When Anne rose the next morning and tapped on Warner's door there was no answer. She entered softly, but found that his bed had not been occupied. For this she was not unprepared, and although she had no intention of galling her poet with the routine of daily life, still must he be fed, and she went at once to the library to invite him to breakfast. He was not there. She glanced hastily over the loose sheets of paper on his writing table. There were a few scratches, unintelligible phrases, nothing more. In the gallery she met the major-domo, who informed her that the master had gone out in his boat about five o'clock. The day was clear and the waters calmer. There was no reason for either surprise or uneasiness, and Anne, who expected vagaries of every sort until the poem was finished, endeavoured to while away the long day with a new novel sent her by Medora Ogilvy. But she had instinctively taken a chair by a window facing the sea, and as the day wore on and she saw no sign of boat of any sort, she finally renounced the attempt to keep her mind in tune with fiction. She snatched a brief luncheon and omitted siesta, returning to her seat by the window. The fate of Shelley haunted her in spite of her powerful will, and she sat rigid, her hands clasped about her knees, her face white. When Warner's boat shot suddenly round the corner of the island the relief was so great that without waiting to find a sunshade she ran out of the house and down to the sands, reaching his side before the boat was beached.
"You should not come out at this hour--and without a sunshade," he said, but keeping his face from her.
"If you could stand it for hours out on those hot waters it will not hurt me for a moment or two here. Have you had any luncheon?"

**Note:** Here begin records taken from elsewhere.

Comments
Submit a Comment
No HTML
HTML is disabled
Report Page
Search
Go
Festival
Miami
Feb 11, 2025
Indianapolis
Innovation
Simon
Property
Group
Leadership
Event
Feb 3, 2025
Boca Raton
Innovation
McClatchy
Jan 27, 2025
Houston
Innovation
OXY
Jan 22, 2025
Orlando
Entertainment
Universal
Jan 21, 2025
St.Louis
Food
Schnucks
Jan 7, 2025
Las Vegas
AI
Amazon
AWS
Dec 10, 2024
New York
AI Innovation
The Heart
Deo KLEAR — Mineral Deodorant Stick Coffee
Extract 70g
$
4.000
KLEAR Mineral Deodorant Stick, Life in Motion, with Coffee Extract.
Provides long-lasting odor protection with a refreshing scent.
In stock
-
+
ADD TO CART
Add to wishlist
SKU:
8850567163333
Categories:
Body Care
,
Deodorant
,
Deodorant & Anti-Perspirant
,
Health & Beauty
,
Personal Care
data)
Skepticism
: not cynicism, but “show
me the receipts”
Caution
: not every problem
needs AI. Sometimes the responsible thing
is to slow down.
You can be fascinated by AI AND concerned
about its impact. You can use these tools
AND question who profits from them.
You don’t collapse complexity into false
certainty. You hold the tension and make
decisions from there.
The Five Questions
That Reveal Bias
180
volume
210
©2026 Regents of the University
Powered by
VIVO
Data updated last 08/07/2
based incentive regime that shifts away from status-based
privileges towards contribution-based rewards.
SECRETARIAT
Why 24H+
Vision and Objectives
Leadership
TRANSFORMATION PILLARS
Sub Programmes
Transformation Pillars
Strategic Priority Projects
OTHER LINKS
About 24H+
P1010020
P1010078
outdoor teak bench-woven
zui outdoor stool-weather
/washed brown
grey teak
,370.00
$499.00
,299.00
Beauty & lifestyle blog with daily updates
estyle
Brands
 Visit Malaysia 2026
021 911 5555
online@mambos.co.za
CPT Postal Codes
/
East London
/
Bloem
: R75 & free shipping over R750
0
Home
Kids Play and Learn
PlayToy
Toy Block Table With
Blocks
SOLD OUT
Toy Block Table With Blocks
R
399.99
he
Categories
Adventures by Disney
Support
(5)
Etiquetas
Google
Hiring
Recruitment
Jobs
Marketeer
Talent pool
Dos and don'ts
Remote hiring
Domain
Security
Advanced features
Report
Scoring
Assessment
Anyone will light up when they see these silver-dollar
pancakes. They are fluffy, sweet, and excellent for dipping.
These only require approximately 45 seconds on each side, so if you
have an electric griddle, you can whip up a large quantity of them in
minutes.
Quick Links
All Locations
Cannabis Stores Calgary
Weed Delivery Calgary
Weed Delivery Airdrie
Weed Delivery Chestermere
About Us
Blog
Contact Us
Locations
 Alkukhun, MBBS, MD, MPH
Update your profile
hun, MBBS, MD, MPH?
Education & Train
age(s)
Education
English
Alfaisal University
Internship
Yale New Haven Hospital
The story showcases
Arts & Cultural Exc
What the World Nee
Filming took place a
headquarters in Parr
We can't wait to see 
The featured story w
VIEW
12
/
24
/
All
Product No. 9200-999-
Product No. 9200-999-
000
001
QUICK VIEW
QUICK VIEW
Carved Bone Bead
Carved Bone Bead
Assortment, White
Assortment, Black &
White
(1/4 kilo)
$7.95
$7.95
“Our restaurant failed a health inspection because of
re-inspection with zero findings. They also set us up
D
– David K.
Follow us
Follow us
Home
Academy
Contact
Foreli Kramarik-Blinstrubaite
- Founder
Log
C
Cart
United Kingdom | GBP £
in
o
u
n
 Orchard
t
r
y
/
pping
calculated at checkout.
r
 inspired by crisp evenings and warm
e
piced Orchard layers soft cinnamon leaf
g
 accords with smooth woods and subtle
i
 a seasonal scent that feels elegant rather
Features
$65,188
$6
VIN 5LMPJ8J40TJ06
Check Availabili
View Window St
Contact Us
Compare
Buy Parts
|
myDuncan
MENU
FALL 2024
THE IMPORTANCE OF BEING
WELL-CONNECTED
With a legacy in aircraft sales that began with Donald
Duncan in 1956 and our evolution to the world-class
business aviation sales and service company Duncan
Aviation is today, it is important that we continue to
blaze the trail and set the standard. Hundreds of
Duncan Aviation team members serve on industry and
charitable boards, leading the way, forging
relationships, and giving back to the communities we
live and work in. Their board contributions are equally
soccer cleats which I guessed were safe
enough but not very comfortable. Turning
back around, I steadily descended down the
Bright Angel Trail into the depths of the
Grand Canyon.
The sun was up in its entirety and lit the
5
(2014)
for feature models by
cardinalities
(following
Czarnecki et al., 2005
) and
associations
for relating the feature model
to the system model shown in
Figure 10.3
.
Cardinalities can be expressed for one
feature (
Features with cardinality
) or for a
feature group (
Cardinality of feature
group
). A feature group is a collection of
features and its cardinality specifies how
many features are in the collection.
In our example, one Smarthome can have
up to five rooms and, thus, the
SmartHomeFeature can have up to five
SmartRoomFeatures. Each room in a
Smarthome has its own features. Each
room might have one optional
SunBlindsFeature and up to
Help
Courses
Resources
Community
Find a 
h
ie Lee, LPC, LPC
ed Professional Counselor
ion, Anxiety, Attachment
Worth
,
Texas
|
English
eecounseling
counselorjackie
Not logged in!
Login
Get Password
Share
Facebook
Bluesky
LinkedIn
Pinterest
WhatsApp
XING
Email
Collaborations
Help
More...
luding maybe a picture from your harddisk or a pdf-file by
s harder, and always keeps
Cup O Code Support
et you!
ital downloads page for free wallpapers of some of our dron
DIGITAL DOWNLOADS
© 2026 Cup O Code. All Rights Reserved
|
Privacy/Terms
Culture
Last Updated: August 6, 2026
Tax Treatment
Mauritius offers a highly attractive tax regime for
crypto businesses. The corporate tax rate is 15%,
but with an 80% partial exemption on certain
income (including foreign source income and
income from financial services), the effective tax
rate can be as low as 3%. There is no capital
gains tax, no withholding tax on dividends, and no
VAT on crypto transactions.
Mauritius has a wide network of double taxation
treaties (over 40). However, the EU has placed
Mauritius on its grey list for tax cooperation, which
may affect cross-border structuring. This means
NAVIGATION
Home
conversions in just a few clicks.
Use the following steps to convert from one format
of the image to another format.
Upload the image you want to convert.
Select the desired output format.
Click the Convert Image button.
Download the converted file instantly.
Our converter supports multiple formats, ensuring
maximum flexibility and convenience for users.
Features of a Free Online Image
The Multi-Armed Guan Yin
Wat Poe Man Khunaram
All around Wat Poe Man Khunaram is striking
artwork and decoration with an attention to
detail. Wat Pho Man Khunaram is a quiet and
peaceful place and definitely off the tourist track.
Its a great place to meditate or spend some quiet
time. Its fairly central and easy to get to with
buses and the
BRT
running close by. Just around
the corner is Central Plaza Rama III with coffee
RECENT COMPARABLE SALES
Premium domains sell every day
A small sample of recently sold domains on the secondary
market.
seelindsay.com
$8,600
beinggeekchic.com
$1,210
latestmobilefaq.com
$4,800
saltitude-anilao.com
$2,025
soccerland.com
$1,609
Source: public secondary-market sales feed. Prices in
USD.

"I got a bite in Basseterre. Let us go in."
As he raised himself she saw that his face was haggard, his eyes faded. He looked as if he had not slept for weeks. When they reached the living-room he flung himself, with a word of muttered apology, on a sofa and slept until late. The dressing-bell roused him and he went to his room, reappearing at the dinner table. There he talked of his morning excursion, declaring that it had done him good, as he had long felt in need of a change of exercise, and had missed the water.